■ Available data

· · · ·

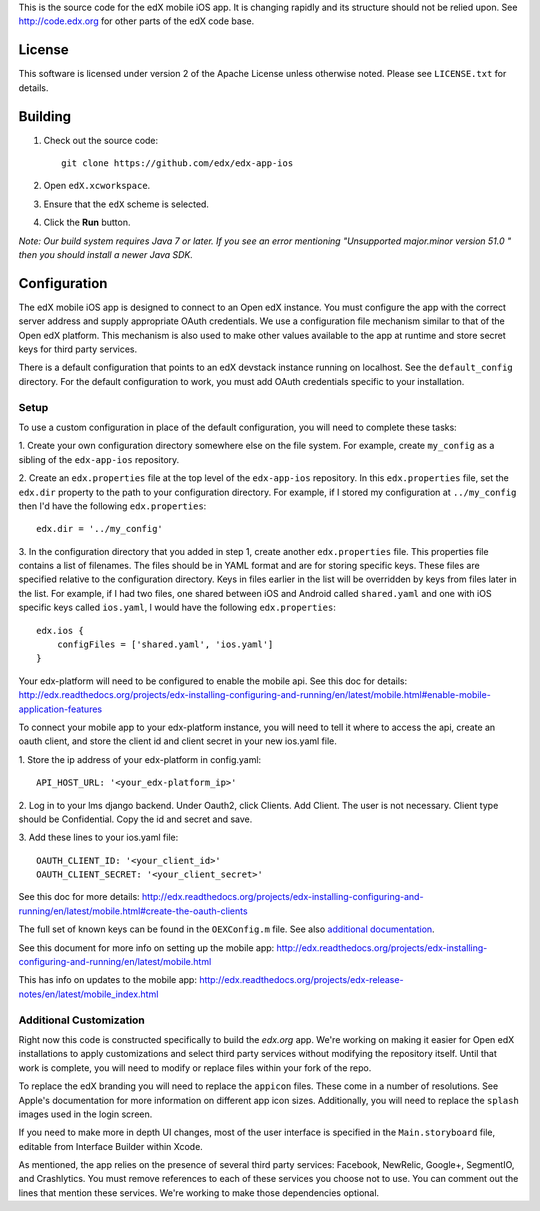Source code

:This is the source code for the edX mobile iOS app. It is changing rapidly and
its structure should not be relied upon. See http://code.edx.org for other
parts of the edX code base.

License
=======
This software is licensed under version 2 of the Apache License unless
otherwise noted. Please see ``LICENSE.txt`` for details.

Building
========
1. Check out the source code: ::
    
    git clone https://github.com/edx/edx-app-ios

2. Open ``edX.xcworkspace``.

3. Ensure that the ``edX`` scheme is selected.

4. Click the **Run** button.

*Note: Our build system requires Java 7 or later.  If you see an error
mentioning "Unsupported major.minor version 51.0 " then you should install a
newer Java SDK.*

Configuration
=============
The edX mobile iOS app is designed to connect to an Open edX instance. You must
configure the app with the correct server address and supply appropriate OAuth
credentials. We use a configuration file mechanism similar to that of the Open
edX platform.  This mechanism is also used to make other values available to
the app at runtime and store secret keys for third party services.

There is a default configuration that points to an edX devstack instance
running on localhost. See the ``default_config`` directory. For the default
configuration to work, you must add OAuth credentials specific to your
installation.

Setup
-----
To use a custom configuration in place of the default configuration, you will need to complete these tasks:

1. Create your own configuration directory somewhere else on the file system.
For example, create ``my_config`` as a sibling of the ``edx-app-ios`` repository.

2. Create an ``edx.properties`` file at the top level of the ``edx-app-ios``
repository. In this ``edx.properties`` file, set the ``edx.dir`` property to the
path to your configuration directory. For example, if I stored my configuration
at ``../my_config`` then I'd have the following ``edx.properties``:

::

    edx.dir = '../my_config'

3.  In the configuration directory that you added in step 1, create another
``edx.properties`` file.  This properties file contains a list of filenames.
The files should be in YAML format and are for storing specific keys. These
files are specified relative to the configuration directory. Keys in files
earlier in the list will be overridden by keys from files later in the list.
For example, if I had two files, one shared between iOS and Android called
``shared.yaml`` and one with iOS specific keys called ``ios.yaml``, I would
have the following ``edx.properties``:

::

    edx.ios {
        configFiles = ['shared.yaml', 'ios.yaml']
    }

Your edx-platform will need to be configured to enable the mobile api.
See this doc for details: http://edx.readthedocs.org/projects/edx-installing-configuring-and-running/en/latest/mobile.html#enable-mobile-application-features


To connect your mobile app to your edx-platform instance, you will need to 
tell it where to access the api, create an oauth client, and store the client 
id and client secret in your new ios.yaml file. 

1. Store the ip address of your edx-platform in config.yaml:
:: 
   API_HOST_URL: '<your_edx-platform_ip>'

2. Log in to your lms django backend. Under Oauth2, click Clients.  Add Client.
The user is not necessary. Client type should be Confidential. Copy the id and 
secret and save.

3. Add these lines to your ios.yaml file:
::
   
   OAUTH_CLIENT_ID: '<your_client_id>'
   OAUTH_CLIENT_SECRET: '<your_client_secret>'

See this doc for more details: http://edx.readthedocs.org/projects/edx-installing-configuring-and-running/en/latest/mobile.html#create-the-oauth-clients

The full set of known keys can be found in the ``OEXConfig.m`` file.  See also 
`additional documentation <https://openedx.atlassian.net/wiki/display/MA/App+Configuration+Flags>`_.

See this document for more info on setting up the mobile app:
http://edx.readthedocs.org/projects/edx-installing-configuring-and-running/en/latest/mobile.html

This has info on updates to the mobile app:
http://edx.readthedocs.org/projects/edx-release-notes/en/latest/mobile_index.html


Additional Customization
------------------------
Right now this code is constructed specifically to build the *edx.org* app.
We're working on making it easier for Open edX installations to apply
customizations and select third party services without modifying the repository
itself. Until that work is complete, you will need to modify or replace files
within your fork of the repo.

To replace the edX branding you will need to replace the ``appicon`` files.
These come in a number of resolutions. See Apple's documentation for more
information on different app icon sizes. Additionally, you will need to replace
the ``splash`` images used in the login screen.

If you need to make more in depth UI changes, most of the user interface is
specified in the ``Main.storyboard`` file, editable from Interface Builder
within Xcode.

As mentioned, the app relies on the presence of several third party services:
Facebook, NewRelic, Google+, SegmentIO, and Crashlytics. You must remove references to each of these services you choose not to use. You can comment out the lines that mention these services. We're working to make those dependencies optional.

· · · ·

■ How to complete this task
What belongs in the answer is each line of the data that has the word "replace".

■ Response to the exercise
itself. Until that work is complete, you will need to modify or replace files
To replace the edX branding you will need to replace the ``appicon`` files.
information on different app icon sizes. Additionally, you will need to replace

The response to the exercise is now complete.